Prep time: 20 minutes
Cooking time: 30 minutes
1 6-8 ounce chicken breast (or use leftover chicken)
¼ cup olive oil
1 cup onion, sliced
2 cups (about ½ pound) mushrooms, sliced (oyster, crimini, or button)
2-3 garlic cloves, sliced thin
1 cup cooked chickpeas
1 pound of fresh spinach
sea salt, to taste
½ a lemon
Preheat the oven to 350°F.
Place the chicken breast in an oven proof skillet, drizzle with 1-2 tablespoons of olive oil, and sprinkle with sea salt. Place in the oven and cook for 10-12 minutes, or until cooked through. Remove from the oven, set aside to rest.

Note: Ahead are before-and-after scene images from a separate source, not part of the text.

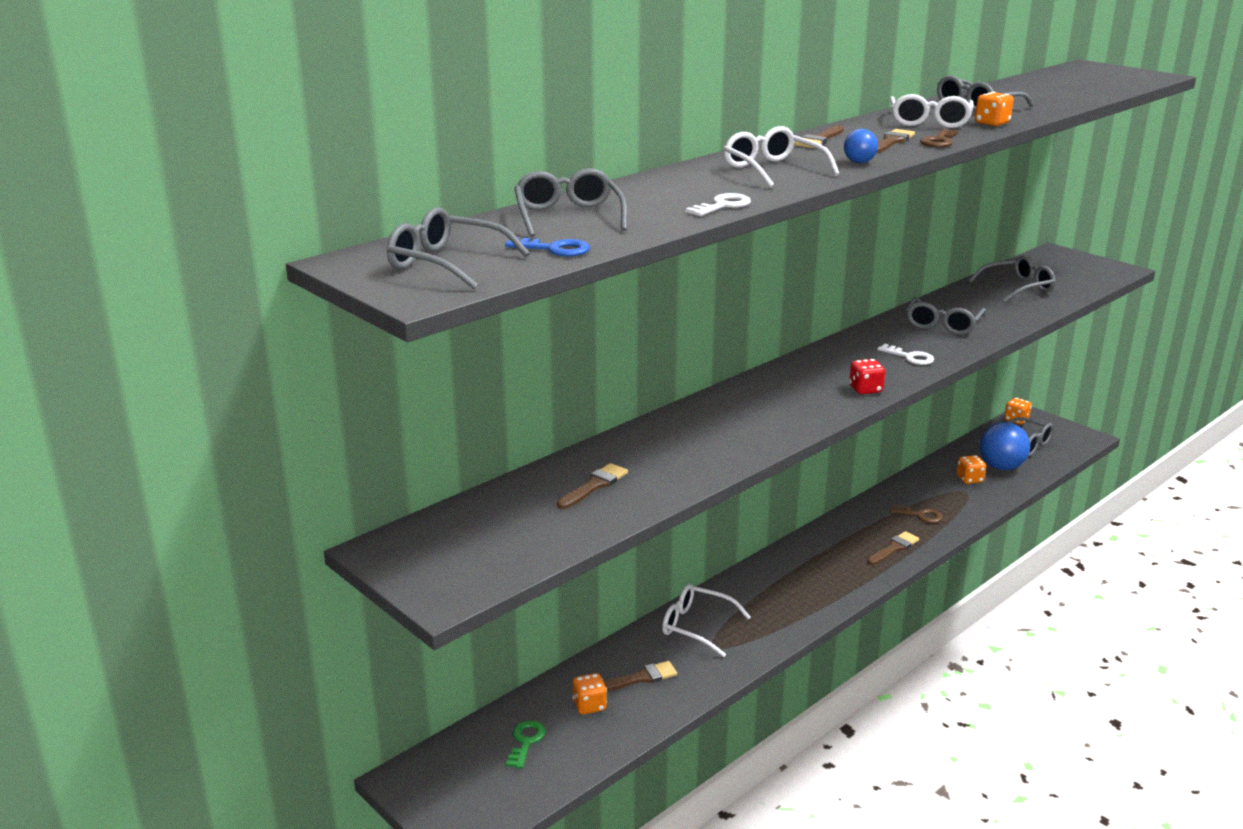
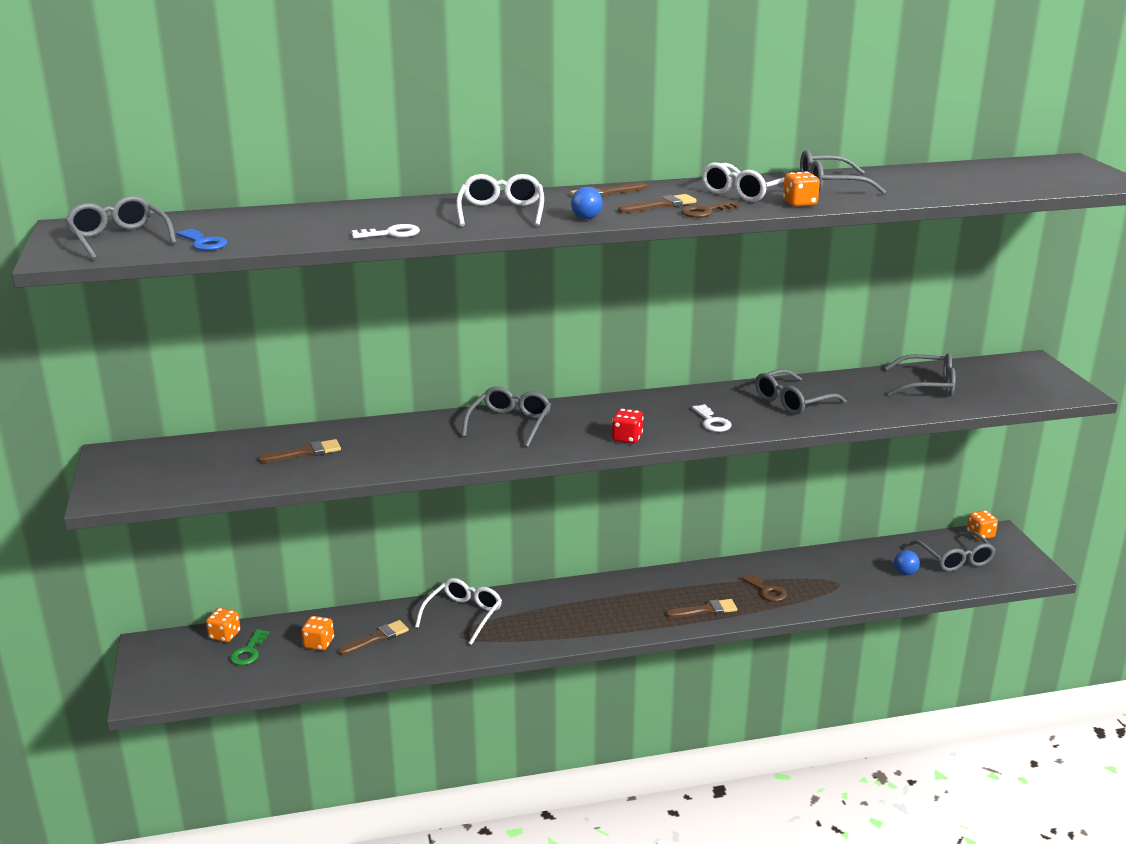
camera: 30 degrees right, 0 degrees up
(526, 741) = (249, 651): green key -> green key turned 150 degrees clockwise
(568, 216) = (268, 221): grey glasses -> grey glasses (510, 424)
(641, 678) = (377, 638): brown brush -> brown brush turned 45 degrees counterclockwise
(696, 626) = (463, 615): white glasses -> white glasses turned 60 degrees clockwise
(969, 479) = (857, 574): orange dice -> orange dice (225, 635)
(1001, 467) = (905, 573): blue ball -> blue ball, size x0.48

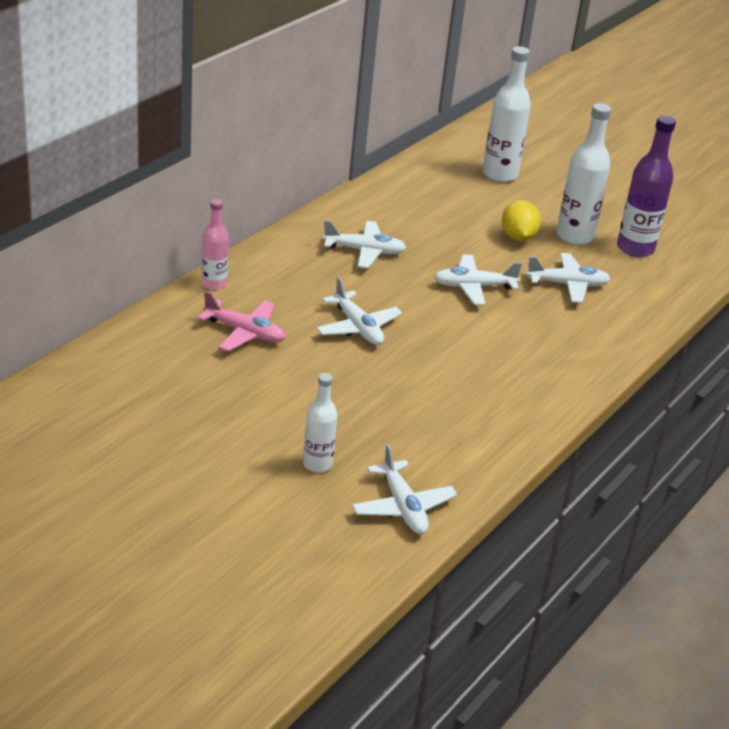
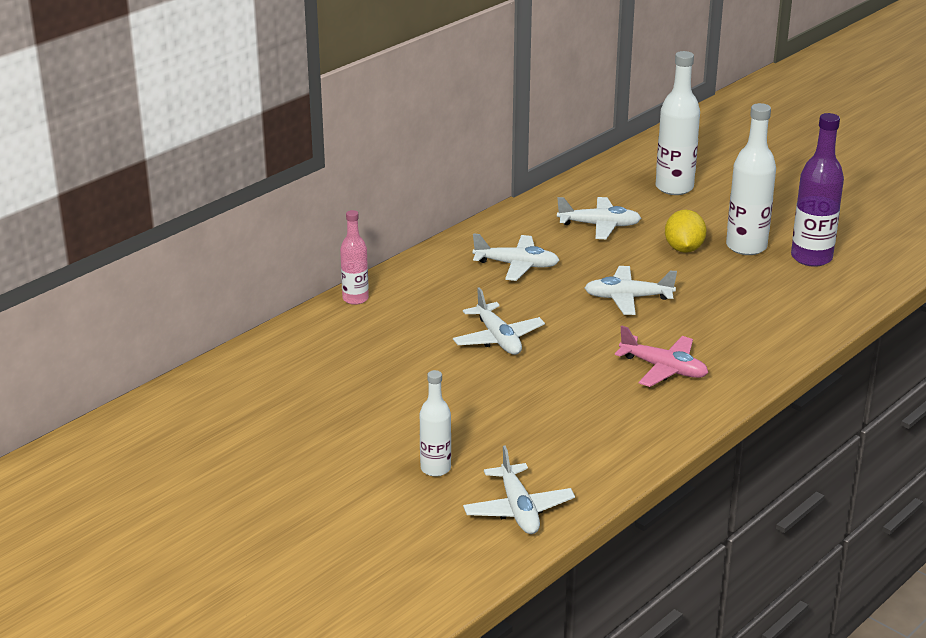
camera: 10 degrees right, 5 degrees down
(244, 332) = (380, 345): pink plane -> pink plane (663, 369)
(567, 285) = (730, 294): white plane -> white plane (599, 225)

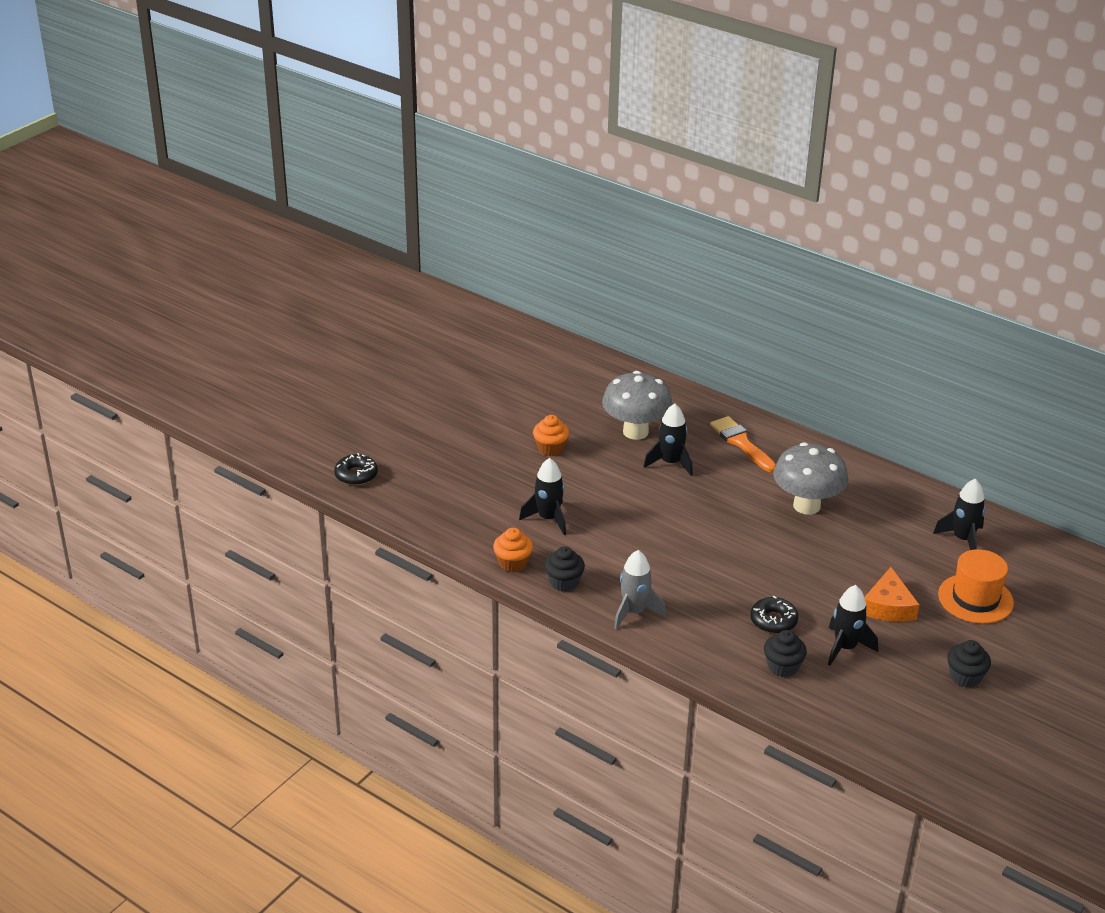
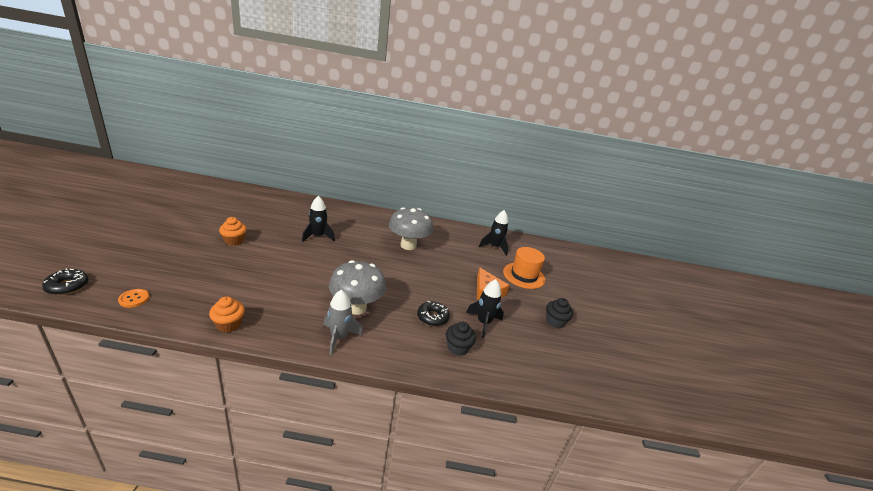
camera: 35 degrees left, 5 degrees down
(420, 507) = (134, 299): none -> orange button
(548, 518) = (247, 285): black rocket -> none
(564, 582) = (276, 329): black cupcake -> none
(635, 432) = (288, 223): grey mushroom -> grey mushroom (356, 307)
(741, 443) = (354, 220): orange brush -> none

While the chicken cooks, heat a large skillet over medium-high heat, add a few tablespoons of olive oil, then once hot, add the onion and mushrooms. Cook, tossing often to avoid sticking for 2-3 minutes before adding the garlic. Cook until the garlic is fragrant then add the cooked chickpeas and toss to incorporate.
Place a handful of spinach into the pan then add a few tablespoons of water and cover. Allow the spinach to wilt, adding more as it shrinks down.
Split the vegetable mixture between two plates, then slice the chicken and divide. Squeeze some lemon over the top of the dish and serve.